21 juillet 2001

 

Des esprits torturés

Maintenant que personne ne peut plus nier la torture généralisée pratiquée par l'armée française en Algérie (ou du moins dans chaque "unité combattante", à quelques très rares exeptions près) entre 54 et 62, le dernier "exercice de style" dont usent aujourd'hui la plupart des débatteurs invités à se prononcer sur la question consiste, non point à la condamner et encore moins à la regretter et encore moins à s'en repentir mais à la "connaître", ou mieux à la "reconnaître"! La belle affaire maintenant que tout le monde sait !

Le "devoir de mémoire" consistant à dénoncer le colonialisme français pour ce qu'il était, une spoliation et un viol des peuples colonisés, s'est mué en "devoir de reconnaissance" et, qui plus est, de "reconnaissance" partagée, impliquant par là que les atrocités furent le fait des deux camps, renvoyées ainsi dos à dos les deux parties. Comme si il y avait jamais eu "jeu égal".
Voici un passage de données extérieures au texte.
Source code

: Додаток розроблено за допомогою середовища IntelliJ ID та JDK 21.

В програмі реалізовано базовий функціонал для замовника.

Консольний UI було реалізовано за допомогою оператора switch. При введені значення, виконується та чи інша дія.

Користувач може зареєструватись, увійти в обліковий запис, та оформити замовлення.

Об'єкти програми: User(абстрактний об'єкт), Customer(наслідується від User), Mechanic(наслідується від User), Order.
"Donnant donnant, tu torturais, je torturais, nous torturions. Oui, la torture et les atrocités existaient ... bien sûr, mais des deux côtés. Et puis n'étions-nous pas en guerre (cette "guerre" d'Algérie, appelée officiellement durant 40 années les "évènements d'Algérie" ou "les opérations de maintien de l'ordre") et y a-t-il jamais eu de guerre propre ?", se lamentent nos militaires et nos politiques se renvoyant la balle des responsabilités et se jettant à la figure les cadavres torturés des deux camps.
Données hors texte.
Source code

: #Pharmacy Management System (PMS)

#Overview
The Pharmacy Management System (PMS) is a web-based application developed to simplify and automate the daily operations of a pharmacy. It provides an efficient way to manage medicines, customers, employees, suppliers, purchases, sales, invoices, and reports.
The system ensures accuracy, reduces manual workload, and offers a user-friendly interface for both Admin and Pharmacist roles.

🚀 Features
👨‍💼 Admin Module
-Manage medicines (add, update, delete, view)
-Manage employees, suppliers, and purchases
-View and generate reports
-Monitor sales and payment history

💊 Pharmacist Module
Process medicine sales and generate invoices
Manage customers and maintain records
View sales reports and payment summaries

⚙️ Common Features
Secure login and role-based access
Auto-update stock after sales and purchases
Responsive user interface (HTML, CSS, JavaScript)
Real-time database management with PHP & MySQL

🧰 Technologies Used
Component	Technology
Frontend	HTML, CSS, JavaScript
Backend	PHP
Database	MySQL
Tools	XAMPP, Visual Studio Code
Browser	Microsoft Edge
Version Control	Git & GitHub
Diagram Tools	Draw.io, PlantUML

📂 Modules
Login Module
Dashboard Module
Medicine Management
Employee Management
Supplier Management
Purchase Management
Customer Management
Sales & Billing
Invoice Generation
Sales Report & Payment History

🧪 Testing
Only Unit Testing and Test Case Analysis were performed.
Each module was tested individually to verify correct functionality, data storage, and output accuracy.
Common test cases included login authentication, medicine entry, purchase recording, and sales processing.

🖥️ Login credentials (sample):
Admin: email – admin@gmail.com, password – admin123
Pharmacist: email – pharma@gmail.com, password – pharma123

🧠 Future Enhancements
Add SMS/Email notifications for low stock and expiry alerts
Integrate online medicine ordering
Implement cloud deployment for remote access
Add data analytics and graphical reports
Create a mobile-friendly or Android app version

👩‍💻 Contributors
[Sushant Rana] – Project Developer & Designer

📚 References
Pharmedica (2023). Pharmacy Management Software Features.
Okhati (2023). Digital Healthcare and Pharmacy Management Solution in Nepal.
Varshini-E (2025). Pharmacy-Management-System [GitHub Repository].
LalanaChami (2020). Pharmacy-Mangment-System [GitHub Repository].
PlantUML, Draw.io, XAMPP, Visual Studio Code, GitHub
"Mais enfin aujourd'hui, nous le "reconnaisssons". Nous allons même échanger nos archives avec nos ex-colonisés ! Nous sommes quitte ! Reconnaissons le aujourd'hui de concert, et pourquoi pas la main dans la main, comme KHOL et MITTERRAND l'ont fait après 3 guerre franco-allemande." Avec la différence qu'entre les Allemands et les Français, il s'agissait de deux puissances militaro-industrielles analogues qui se faisaient la guerre ! Il s'agissait alors d'adultes consentants, en pleine possession de leurs forces militaires et morales (ou du moins le croyaient-ils…) . Tandisque dans le cas des guerres coloniales, il s'agissait de la lutte de libération de peuples faibles (militairement parlant s'entend, bien que culturellement égaux sinon souvent supérieurs) opprimés, massacrés (30 000 morts à Sétif en 1945, 95 000 à Madagascar ... etc. etc.) niés, méprisés, pillés contre une puissance occidentale occupante dominatrice.

Les sexagénaires franchouillards qui aujourd'hui redressent fièrement la tête, parlent de "reconnaissance mutuelle", d'honneur sauf, voire prêchent la réconciliation et refusent de convenir que les crimes du colonialisme, de l'esclavage à l'exploitation économique (toujours actuelle...), furent des crimes imprescriptibles contre l'humanité perpétrés au nom de "valeurs" dont l'Occident se croit toujours porteur, font penser à ces vieux pédophiles qui, sortis de prison, serreraient la main de leurs anciennes petites victimes sous les flashs des médias.